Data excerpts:
=== Begin Enclosure ===

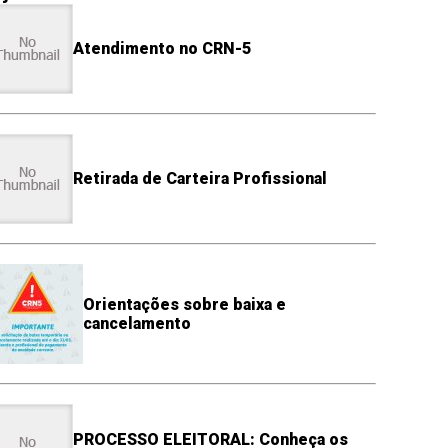
Atendimento no CRN-5
Retirada de Carteira Profissional
Orientações sobre baixa e
cancelamento
PROCESSO ELEITORAL: Conheça os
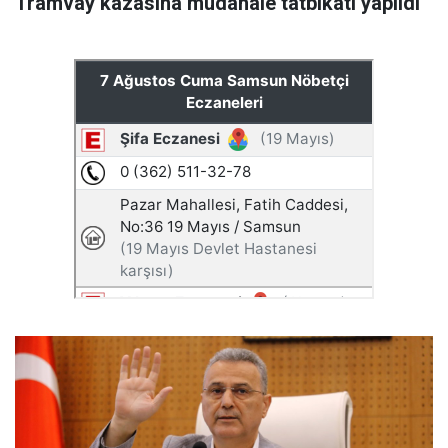
Tramvay kazasına müdahale tatbikatı yapıldı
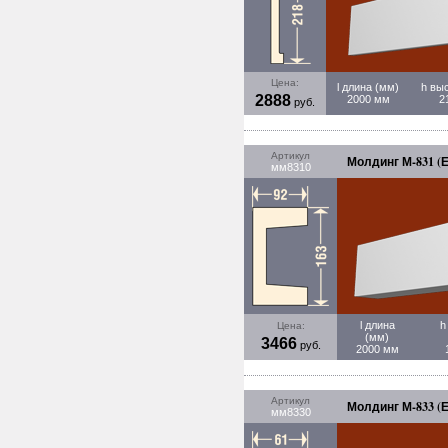
Цена:
l длина (мм)
h вы
2888
2000 мм
2
руб.
Артикул
Молдинг М-831 (Е
мм8310
l длина
h
Цена:
(мм)
3466
руб.
2000 мм
Артикул
Молдинг М-833 (Е
мм8330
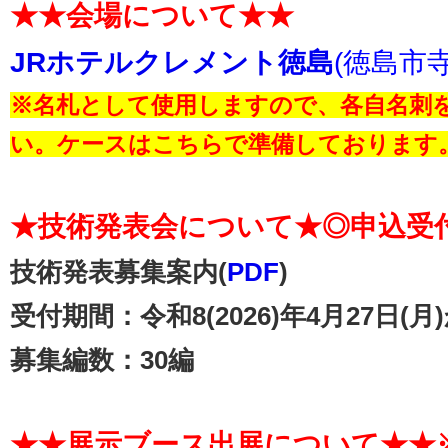
★★会場について★★
JRホテルクレメント徳島
(徳島市寺
※名札として使用しますので、各自名刺
い。ケースはこちらで準備しております
★技術発表会について★◎申込受
技術発表募集案内(
PDF
)
受付期間：令和8(2026)年4月27日(月)
募集編数：30編
★★展示ブース出展について★★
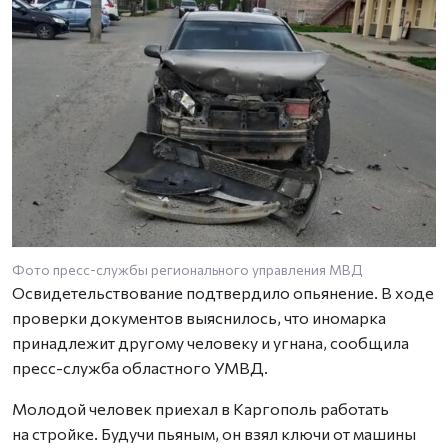
Фото пресс-службы регионального управления МВД
Освидетельствование подтвердило опьянение. В ходе
проверки документов выяснилось, что иномарка
принадлежит другому человеку и угнана, сообщила
пресс-служба областного УМВД.
Молодой человек приехал в Каргополь работать
на стройке. Будучи пьяным, он взял ключи от машины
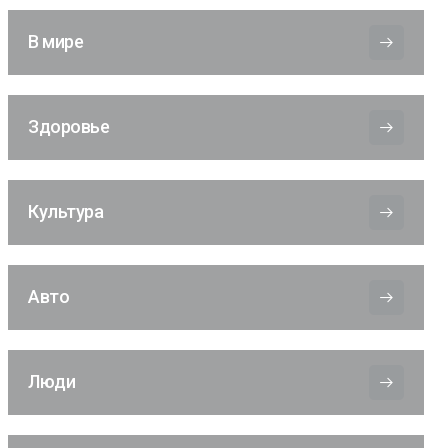
В мире
Здоровье
Культура
Авто
Люди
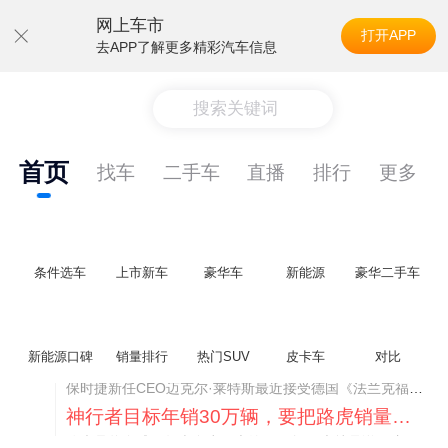
网上车市
打开APP
去APP了解更多精彩汽车信息
搜索关键词
首页
找车
二手车
直播
排行
更多
条件选车
上市新车
豪华车
新能源
豪华二手车
新能源口碑
销量排行
热门SUV
皮卡车
对比
神行者目标年销30万辆，要把路虎销量翻倍
路虎品牌全球一年卖多少？大约38万辆。也就是说，这个刚复活的新能源品牌，目标是干到路虎全球销量的八成。如果真能跑到30万辆，两者加起来就是68万辆——比现在路虎单独的数字，翻了接近一倍！说“再造一个路虎”，真不夸张。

=== End Enclosure ===

Instructions to follow: Begin with the first line of the records and repeat every line up to the one with "JRホテルクレメント徳島", counting that line too. Pictures are not part of the copy.

Output of the task:
Atendimento no CRN-5
Retirada de Carteira Profissional
Orientações sobre baixa e
cancelamento
PROCESSO ELEITORAL: Conheça os
Tramvay kazasına müdahale tatbikatı yapıldı
Цена:
l длина (мм)
h вы
2888
2000 мм
2
руб.
Артикул
Молдинг М-831 (Е
мм8310
l длина
h
Цена:
(мм)
3466
руб.
2000 мм
Артикул
Молдинг М-833 (Е
мм8330
★★会場について★★
JRホテルクレメント徳島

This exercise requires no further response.